Knowledge Tracing and Interpretability: A New Frontier

Knowledge Tracing (KT) is a crucial field for personalized education, aiming to model the evolution of students' knowledge to predict their future performance. Traditional deep learning models, while achieving high accuracy, often lack interpretability. Large Language Models (LLMs), on the other hand, offer strong reasoning capabilities but are limited by the context window size and the risk of hallucinations.

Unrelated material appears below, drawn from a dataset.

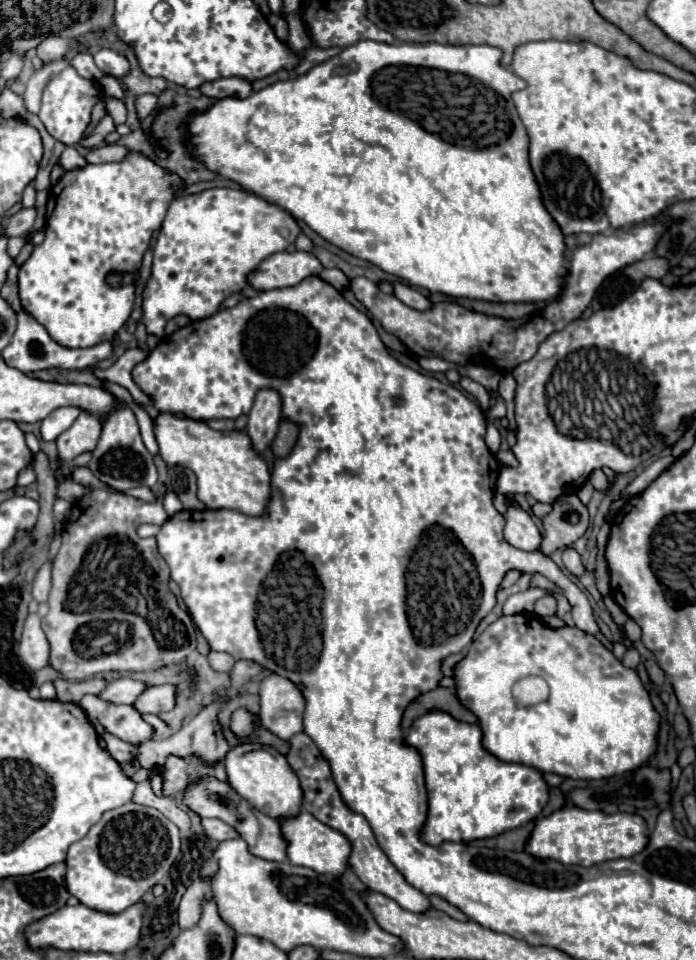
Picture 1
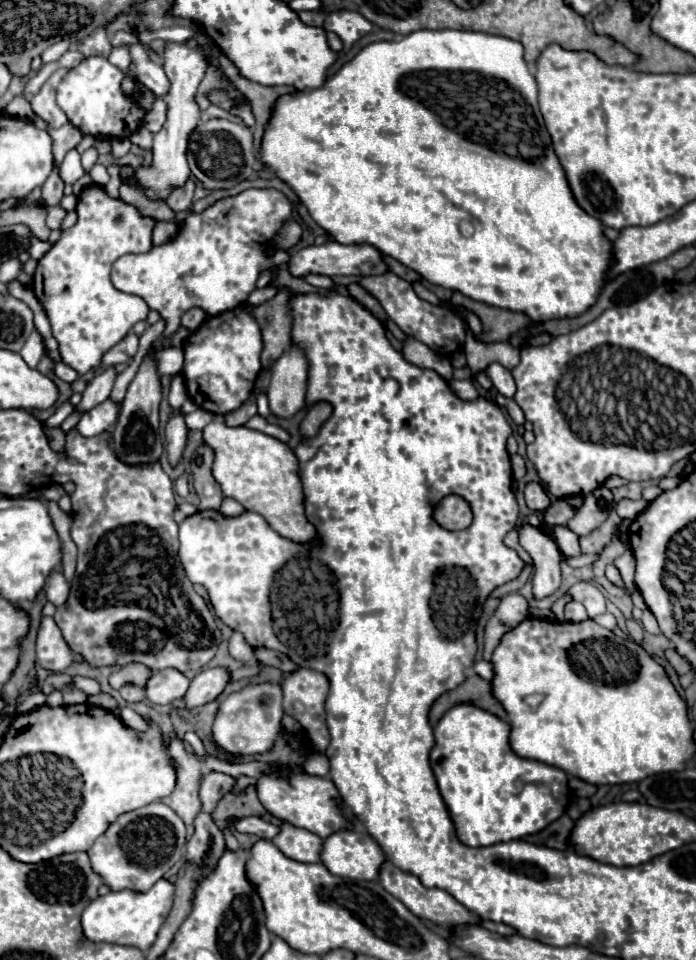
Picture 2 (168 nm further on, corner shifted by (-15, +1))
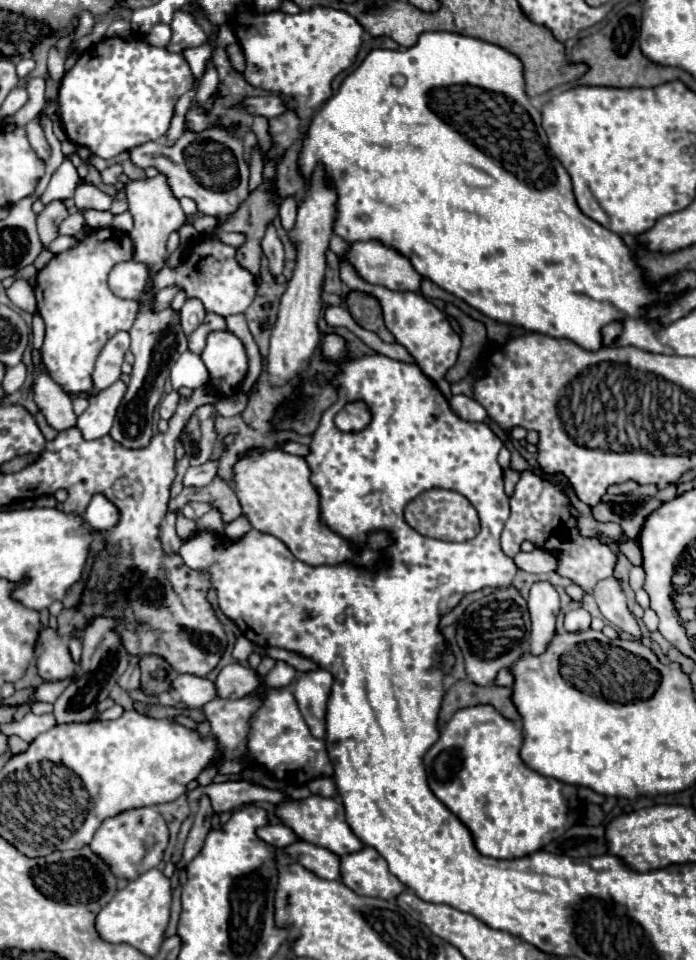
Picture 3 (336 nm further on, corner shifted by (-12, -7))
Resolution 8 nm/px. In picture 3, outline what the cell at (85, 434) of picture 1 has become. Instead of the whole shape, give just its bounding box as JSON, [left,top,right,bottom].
[77,380,125,440]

MERIT: An Innovative Approach

The MERIT (Memory-Enhanced Retrieval for Interpretable Knowledge Tracing) framework proposes a training-free solution that combines the reasoning capabilities of an LLM with structured pedagogical memory. Instead of updating model parameters, MERIT transforms interaction logs into an interpretable memory. This approach uses semantic denoising to categorize students into latent cognitive schemas and constructs a paradigm bank where representative error patterns are analyzed offline to generate Chain-of-Thought (CoT) rationales.

Inference and Advantages

During inference, a hierarchical routing mechanism retrieves relevant contexts, while a logic-augmented module applies semantic constraints to calibrate predictions. By grounding the LLM in interpretable memory, MERIT achieves state-of-the-art performance on real-world datasets without gradient updates. This reduces computational costs and supports dynamic knowledge updates, improving the accessibility and transparency of educational diagnosis.